Theran faisait les cents pas dans sa cellule depuis que Melian était partie. Il prit une bonne inspiration pour essayer de se calmer. Imaginer les pires scénarios ne l'aiderait en rien. Il se figea en plein mouvement, tendant l'oreille. Une porte se referma lentement puis des pas se firent entendre contre les marches de pierres. Melian descendait la première, accompagnée seulement d'Aerin. Celle-ci soutenait l'adolescente, qui avait visiblement du mal à tenir sur ses pieds. Theran se figea quand il vit son visage. On l'avait frappée. Fort. Il ne dit rien pendant qu'Aerin ouvrait la porte de la cellule et retirait ses liens à Melian. Elle verrouilla ensuite la geôle et reparti sans plus s'attarder.

-Ne t'en fais pas, je vais bien, dit Melian avant qu'il ne puise lui poser la question.

Il secoua la tête. Manifestement ce n'était pas vrai. Parler lui avait semblé nécessiter un effort important et elle avait du mal à mettre un pied devant l'autre, comme si le sol était instable. Elle rejoignit néanmoins le coin qu'elle occupait avant qu'on ne vienne la chercher et se laissa glisser a sol avec un gémissement étouffé. Theran se força à parler d'une voix calme, alors même qu'il voyait rouge.

-Tu n'as pas vu la tête que tu as, sinon tu réagirais autrement. Qui t'as frappée? Et pourquoi?

Melian fit un geste de la main.

-Laisse tomber Theran, ce n'est pas important.

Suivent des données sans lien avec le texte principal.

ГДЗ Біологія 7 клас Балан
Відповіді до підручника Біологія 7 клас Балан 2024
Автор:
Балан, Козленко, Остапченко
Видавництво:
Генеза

Nous devons sortir d'ici, j'ai eu un avant-goût de la configuration des lieux et crois-moi, ce ne sera pas une partie de plaisir. Il faut nous concentrer sur les détails de notre plan.

Theran ravala une remarque désobligeante. Il ne ferait pas avancer les choses de cette façon. Melian parlerait plus tard, il le savait. Il la laissa donc s'en tirer pour cette fois. De plus, elle n'avait pas complètement tort. Il devenait urgent qu'ils quittent cet endroit. Ne restait plus qu'à déterminer comment, exactement.